──────── EXERCISE TEXT

If you struggle with difficult emotions, you should know that you aren’t alone. Many people feel sad, worried, or stressed out—whether as a result of depression, anxiety, or simply dealing with the common struggles of daily life. Emotions are a natural and healthy part of being human. It’s how we cope with these difficult emotions that reveal our true capacity for happiness, love, and joy.

Don’t Believe Everything You Feel offers a groundbreaking approach blending CBT and emotional schema therapy to help you explore your own deeply held personal beliefs about emotions, determine if these beliefs are helpful or harmful, and find the motivation to adopt alternative, healthier coping strategies. Each chapter contains exercises such as self-assessment, expressive writing, or guided questioning to help you manage your emotions more productively.

There’s no such thing as a “bad,” emotion. But if you’re experiencing sadness, anger, or anxiety most of the time, you need to find balance. This book will show you how to better cope with your emotions and live a full, meaningful life.


AUTHOR

Robert L. Leahy, PhD, is author or editor of twenty-seven books, including The Worry Cure. He has led or been heavily involved with many national and international cognitive behavioral therapy (CBT) organizations. He writes a regular blog for Psychology Today, and has written for HuffPost. Leahy is an international speaker at conferences worldwide, and has been featured in print, radio, and television media such as The New York TimesThe Wall Street JournalThe TimesThe Washington Post20/20The Early Show, and more.


PRAISE

“In Don’t Believe Everything You Feel, author Robert Leahy provides a step-by-step guide to accepting emotions, rather than scrambling to change them; the use of adaptive, rather than unhelpful, emotional coping strategies; and an orientation to valued living. If you are experiencing emotional challenges—whether depression, or anxiety, or anger, or something else—you’ll find this book to be an invaluable resource for helping to navigate those challenges.”

────────────────
──────── GIVEN ENTRIES

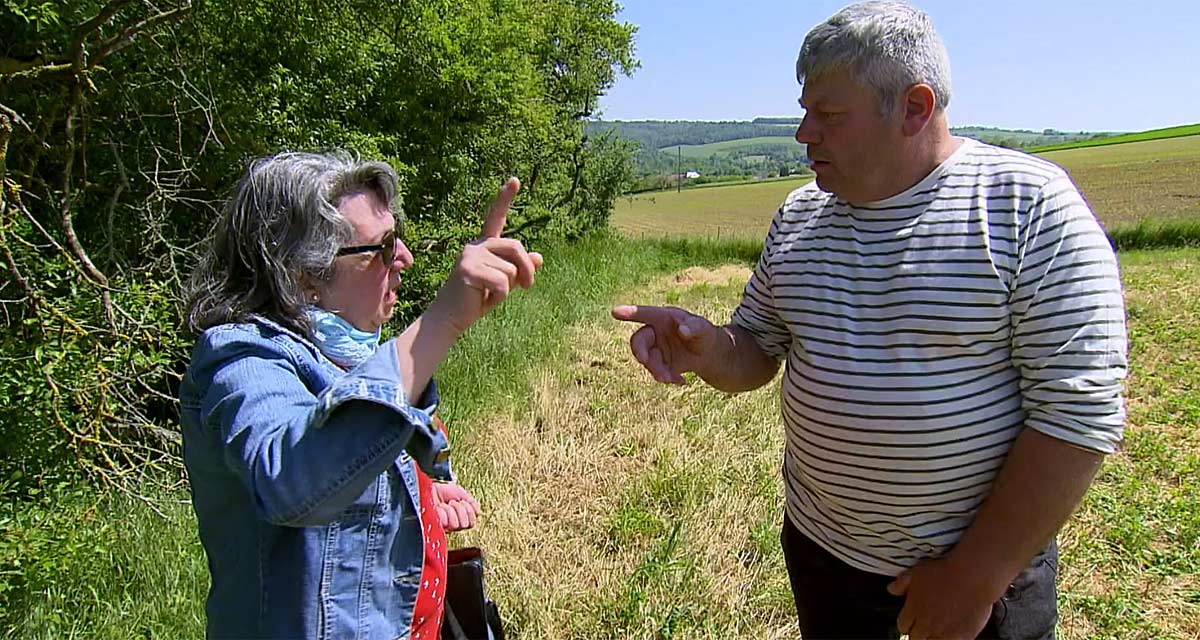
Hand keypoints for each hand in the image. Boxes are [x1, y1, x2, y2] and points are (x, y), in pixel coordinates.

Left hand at [431, 481, 480, 531]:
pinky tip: (438, 508)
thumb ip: (472, 503)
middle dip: (461, 509)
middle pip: (467, 524)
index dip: (470, 510)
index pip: (472, 522)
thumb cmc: (440, 491)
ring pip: (457, 524)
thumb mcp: (461, 493)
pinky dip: (443, 511)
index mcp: (460, 518)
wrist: (427, 487)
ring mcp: (444, 527)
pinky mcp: (435, 526)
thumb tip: (477, 512)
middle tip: (452, 502)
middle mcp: (452, 525)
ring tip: (444, 505)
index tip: (462, 501)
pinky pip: (446, 522)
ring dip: (451, 510)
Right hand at [434, 178, 543, 333]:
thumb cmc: (476, 301)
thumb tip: (539, 257)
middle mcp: (475, 246)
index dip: (505, 198)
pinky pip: (502, 282)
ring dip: (509, 288)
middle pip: (516, 247)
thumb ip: (518, 269)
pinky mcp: (468, 269)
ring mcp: (470, 255)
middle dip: (527, 269)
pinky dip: (500, 296)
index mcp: (484, 246)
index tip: (515, 180)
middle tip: (528, 287)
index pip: (495, 218)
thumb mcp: (503, 284)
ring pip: (511, 269)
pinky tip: (484, 300)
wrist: (450, 318)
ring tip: (489, 295)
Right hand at [610, 305, 722, 383]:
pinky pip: (657, 372)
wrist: (707, 353)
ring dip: (656, 370)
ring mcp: (655, 349)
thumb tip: (683, 330)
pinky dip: (667, 378)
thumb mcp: (703, 328)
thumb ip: (694, 326)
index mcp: (662, 318)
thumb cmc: (703, 333)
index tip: (614, 312)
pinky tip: (681, 381)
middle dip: (639, 350)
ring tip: (670, 379)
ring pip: (647, 360)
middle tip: (643, 360)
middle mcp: (654, 332)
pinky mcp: (658, 364)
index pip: (644, 314)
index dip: (629, 312)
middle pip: (639, 340)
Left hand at [887, 557, 998, 639]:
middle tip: (925, 628)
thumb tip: (891, 589)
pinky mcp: (961, 636)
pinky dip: (949, 639)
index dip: (907, 624)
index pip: (903, 626)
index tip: (912, 621)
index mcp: (913, 609)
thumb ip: (901, 583)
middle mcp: (926, 623)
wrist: (971, 576)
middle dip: (918, 633)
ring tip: (937, 631)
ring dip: (932, 638)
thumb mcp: (916, 572)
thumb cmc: (945, 572)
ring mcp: (943, 631)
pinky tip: (952, 634)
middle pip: (915, 638)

────────────────

== REQUIREMENT ==
Answer from the book description. (a) Which two approaches does the book blend?
(b) How many books has Robert L. Leahy written or edited?
(c) Where does Leahy write a regular blog?

== SOLUTION TO THIS EXERCISE ==
(a) CBT and emotional schema therapy
(b) Twenty-seven
(c) Psychology Today